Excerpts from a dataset
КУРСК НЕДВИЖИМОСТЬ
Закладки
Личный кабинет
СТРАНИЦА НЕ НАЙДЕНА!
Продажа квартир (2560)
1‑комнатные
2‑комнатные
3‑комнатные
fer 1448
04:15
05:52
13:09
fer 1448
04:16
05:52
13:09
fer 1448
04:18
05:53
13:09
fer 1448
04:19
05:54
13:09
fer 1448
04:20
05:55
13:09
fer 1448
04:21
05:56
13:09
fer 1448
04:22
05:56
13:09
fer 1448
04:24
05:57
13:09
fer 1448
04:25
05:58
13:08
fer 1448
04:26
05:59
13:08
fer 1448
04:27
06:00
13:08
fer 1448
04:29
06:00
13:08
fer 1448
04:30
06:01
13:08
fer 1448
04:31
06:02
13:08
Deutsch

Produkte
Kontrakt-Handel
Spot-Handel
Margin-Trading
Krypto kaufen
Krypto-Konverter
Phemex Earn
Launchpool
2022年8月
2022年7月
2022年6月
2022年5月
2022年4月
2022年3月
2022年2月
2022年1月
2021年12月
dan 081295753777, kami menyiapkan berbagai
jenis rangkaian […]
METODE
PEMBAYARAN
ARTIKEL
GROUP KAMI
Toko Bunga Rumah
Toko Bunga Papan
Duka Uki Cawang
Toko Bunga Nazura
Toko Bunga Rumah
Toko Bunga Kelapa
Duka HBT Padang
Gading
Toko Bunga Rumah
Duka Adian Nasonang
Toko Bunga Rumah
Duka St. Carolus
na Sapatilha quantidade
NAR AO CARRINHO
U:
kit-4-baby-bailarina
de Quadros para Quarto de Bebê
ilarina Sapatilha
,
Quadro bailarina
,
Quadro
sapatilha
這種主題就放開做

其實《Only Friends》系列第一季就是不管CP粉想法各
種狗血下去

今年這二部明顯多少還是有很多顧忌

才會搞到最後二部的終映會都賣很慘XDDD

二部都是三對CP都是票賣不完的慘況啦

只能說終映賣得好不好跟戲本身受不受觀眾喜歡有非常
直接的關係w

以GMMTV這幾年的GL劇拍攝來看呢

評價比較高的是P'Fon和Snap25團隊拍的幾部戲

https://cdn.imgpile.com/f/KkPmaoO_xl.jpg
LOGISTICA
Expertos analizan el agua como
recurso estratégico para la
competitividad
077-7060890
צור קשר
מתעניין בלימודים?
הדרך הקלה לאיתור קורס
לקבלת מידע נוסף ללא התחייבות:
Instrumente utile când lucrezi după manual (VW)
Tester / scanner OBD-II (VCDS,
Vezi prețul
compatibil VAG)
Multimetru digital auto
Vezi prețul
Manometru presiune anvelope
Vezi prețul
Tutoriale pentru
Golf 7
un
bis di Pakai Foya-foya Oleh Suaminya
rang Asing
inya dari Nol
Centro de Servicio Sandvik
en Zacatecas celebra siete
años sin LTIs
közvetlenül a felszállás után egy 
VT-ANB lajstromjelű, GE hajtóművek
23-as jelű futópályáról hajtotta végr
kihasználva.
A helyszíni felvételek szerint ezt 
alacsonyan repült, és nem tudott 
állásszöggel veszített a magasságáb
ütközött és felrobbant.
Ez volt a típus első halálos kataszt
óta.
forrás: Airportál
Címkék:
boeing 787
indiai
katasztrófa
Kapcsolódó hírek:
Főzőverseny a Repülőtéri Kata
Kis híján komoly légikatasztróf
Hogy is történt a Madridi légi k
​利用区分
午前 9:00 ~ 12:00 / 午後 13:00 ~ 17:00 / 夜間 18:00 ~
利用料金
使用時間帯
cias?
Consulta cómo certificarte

- **YOUR TASK**: Transcribe, exactly and completely, all of the entries.

- **SOLUTION TO THIS TASK**:
КУРСК НЕДВИЖИМОСТЬ
Закладки
Личный кабинет
СТРАНИЦА НЕ НАЙДЕНА!
Продажа квартир (2560)
1‑комнатные
2‑комнатные
3‑комнатные
fer 1448
04:15
05:52
13:09
fer 1448
04:16
05:52
13:09
fer 1448
04:18
05:53
13:09
fer 1448
04:19
05:54
13:09
fer 1448
04:20
05:55
13:09
fer 1448
04:21
05:56
13:09
fer 1448
04:22
05:56
13:09
fer 1448
04:24
05:57
13:09
fer 1448
04:25
05:58
13:08
fer 1448
04:26
05:59
13:08
fer 1448
04:27
06:00
13:08
fer 1448
04:29
06:00
13:08
fer 1448
04:30
06:01
13:08
fer 1448
04:31
06:02
13:08
Deutsch

Produkte
Kontrakt-Handel
Spot-Handel
Margin-Trading
Krypto kaufen
Krypto-Konverter
Phemex Earn
Launchpool
2022年8月
2022年7月
2022年6月
2022年5月
2022年4月
2022年3月
2022年2月
2022年1月
2021年12月
dan 081295753777, kami menyiapkan berbagai
jenis rangkaian […]
METODE
PEMBAYARAN
ARTIKEL
GROUP KAMI
Toko Bunga Rumah
Toko Bunga Papan
Duka Uki Cawang
Toko Bunga Nazura
Toko Bunga Rumah
Toko Bunga Kelapa
Duka HBT Padang
Gading
Toko Bunga Rumah
Duka Adian Nasonang
Toko Bunga Rumah
Duka St. Carolus
na Sapatilha quantidade
NAR AO CARRINHO
U:
kit-4-baby-bailarina
de Quadros para Quarto de Bebê
ilarina Sapatilha
,
Quadro bailarina
,
Quadro
sapatilha
這種主題就放開做

其實《Only Friends》系列第一季就是不管CP粉想法各
種狗血下去

今年這二部明顯多少還是有很多顧忌

才會搞到最後二部的終映會都賣很慘XDDD

二部都是三對CP都是票賣不完的慘況啦

只能說終映賣得好不好跟戲本身受不受觀眾喜歡有非常
直接的關係w

以GMMTV這幾年的GL劇拍攝來看呢

評價比較高的是P'Fon和Snap25團隊拍的幾部戲

https://cdn.imgpile.com/f/KkPmaoO_xl.jpg
LOGISTICA
Expertos analizan el agua como
recurso estratégico para la
competitividad
077-7060890
צור קשר
מתעניין בלימודים?
הדרך הקלה לאיתור קורס
לקבלת מידע נוסף ללא התחייבות:
Instrumente utile când lucrezi după manual (VW)
Tester / scanner OBD-II (VCDS,
Vezi prețul
compatibil VAG)
Multimetru digital auto
Vezi prețul
Manometru presiune anvelope
Vezi prețul
Tutoriale pentru
Golf 7
un
bis di Pakai Foya-foya Oleh Suaminya
rang Asing
inya dari Nol
Centro de Servicio Sandvik
en Zacatecas celebra siete
años sin LTIs
közvetlenül a felszállás után egy 
VT-ANB lajstromjelű, GE hajtóművek
23-as jelű futópályáról hajtotta végr
kihasználva.
A helyszíni felvételek szerint ezt 
alacsonyan repült, és nem tudott 
állásszöggel veszített a magasságáb
ütközött és felrobbant.
Ez volt a típus első halálos kataszt
óta.
forrás: Airportál
Címkék:
boeing 787
indiai
katasztrófa
Kapcsolódó hírek:
Főzőverseny a Repülőtéri Kata
Kis híján komoly légikatasztróf
Hogy is történt a Madridi légi k
​利用区分
午前 9:00 ~ 12:00 / 午後 13:00 ~ 17:00 / 夜間 18:00 ~
利用料金
使用時間帯
cias?
Consulta cómo certificarte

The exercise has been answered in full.